Indian Ocean shifts ‘stoking droughts’

Indonesia and perhaps Australia risk more droughts because of shifts in Indian Ocean temperatures and stronger monsoons widely linked to global warming, scientists say.

They said studies of 6,500-year-old fossil corals had helped to reveal unexpected links between monsoons, droughts and periodic cooling of the eastern Indian Ocean known as the Indian Ocean Dipole (IOD).

A trend towards stronger monsoons in Asia “will probably serve to prolong IOD-related droughts in western Indonesia, and possibly also southern Australia”, the scientists wrote in the journal Nature.

More droughts could disrupt agriculture, slow an Indonesian drive to end poverty, lead to more wildfires that cause both smog and deforestation, threaten wildlife habitats and disrupt hydropower generation.

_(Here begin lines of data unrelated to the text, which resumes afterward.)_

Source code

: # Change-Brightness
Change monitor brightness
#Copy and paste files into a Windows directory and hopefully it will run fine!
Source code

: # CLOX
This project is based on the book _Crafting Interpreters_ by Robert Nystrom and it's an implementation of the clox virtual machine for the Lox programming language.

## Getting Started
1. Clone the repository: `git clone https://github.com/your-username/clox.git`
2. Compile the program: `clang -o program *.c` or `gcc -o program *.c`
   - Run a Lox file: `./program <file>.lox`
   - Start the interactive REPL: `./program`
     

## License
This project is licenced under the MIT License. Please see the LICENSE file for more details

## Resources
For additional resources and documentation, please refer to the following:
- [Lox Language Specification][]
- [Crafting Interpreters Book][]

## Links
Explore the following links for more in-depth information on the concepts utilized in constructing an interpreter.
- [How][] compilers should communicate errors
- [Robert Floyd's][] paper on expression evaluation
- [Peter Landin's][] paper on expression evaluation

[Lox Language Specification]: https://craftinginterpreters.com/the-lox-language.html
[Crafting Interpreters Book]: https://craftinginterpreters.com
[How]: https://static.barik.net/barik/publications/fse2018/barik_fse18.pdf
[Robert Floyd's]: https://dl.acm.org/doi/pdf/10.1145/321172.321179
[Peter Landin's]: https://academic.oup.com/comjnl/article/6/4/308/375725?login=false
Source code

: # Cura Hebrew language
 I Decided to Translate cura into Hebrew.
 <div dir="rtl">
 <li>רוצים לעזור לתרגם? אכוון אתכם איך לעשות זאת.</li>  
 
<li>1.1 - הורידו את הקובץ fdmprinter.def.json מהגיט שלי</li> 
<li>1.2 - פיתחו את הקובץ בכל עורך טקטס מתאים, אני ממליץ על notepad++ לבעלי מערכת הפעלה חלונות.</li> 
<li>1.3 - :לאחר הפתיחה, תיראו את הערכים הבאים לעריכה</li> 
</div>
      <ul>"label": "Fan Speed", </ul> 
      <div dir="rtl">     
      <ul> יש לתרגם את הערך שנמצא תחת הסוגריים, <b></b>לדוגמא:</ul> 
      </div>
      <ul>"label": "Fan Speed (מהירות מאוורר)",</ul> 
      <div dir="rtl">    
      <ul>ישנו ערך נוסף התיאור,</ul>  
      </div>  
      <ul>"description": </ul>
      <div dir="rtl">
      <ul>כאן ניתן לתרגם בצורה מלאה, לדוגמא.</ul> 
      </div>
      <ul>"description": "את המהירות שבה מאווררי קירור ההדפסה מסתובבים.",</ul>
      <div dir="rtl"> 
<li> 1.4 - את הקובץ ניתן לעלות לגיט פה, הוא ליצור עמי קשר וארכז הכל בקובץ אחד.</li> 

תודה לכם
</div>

The scientists said recent stronger monsoons had been widely linked by scientists to a global warming blamed on human burning of fossil fuels. But most studies of monsoon have focused on the likelihood of more rains in India and other parts of Asia.

“Our findings suggest that the some of the knock-on effects will cause more widespread consequences … than previously thought,” said Nerilie Abram of the Australian National University of the report in the journal Nature.

She said that the Dipole oscillation of the Indian Ocean, reversing usual winds and disrupting ocean temperatures, was similar to the better-known El Nino shifts in the Pacific Ocean.

“With a Dipole we get very cold temperatures off the coast of western Indonesia,” she told Reuters of a report written with colleagues in China, the United States and Indonesia.

“Those cold temperatures reduce the amounts of rainfall so you end up with intense droughts in western Indonesia and then you don’t get the cloud bands forming there that travel across to parts of Australia,” Abram said.

The last Dipole peaked in October-November 2006, following monsoon rains that typically last from May-September. The previous Dipole was in 1997-98.

A current El Nino event in the Pacific also tends to draw rainfall eastwards from Indonesia, aggravating droughts.

“If the consensus holds true that the Asian monsoon will intensify with climate warming, Indonesia can expect more frequent and longer droughts,” Jonathan Overpeck and Julia Cole, both of the University of Arizona, wrote in a separate commentary in Nature.

“Rural livelihoods and natural resources will thus be at greater risk as drought undercuts regional food supplies and stokes wildfires that also generate exceedingly poor air quality in the region.”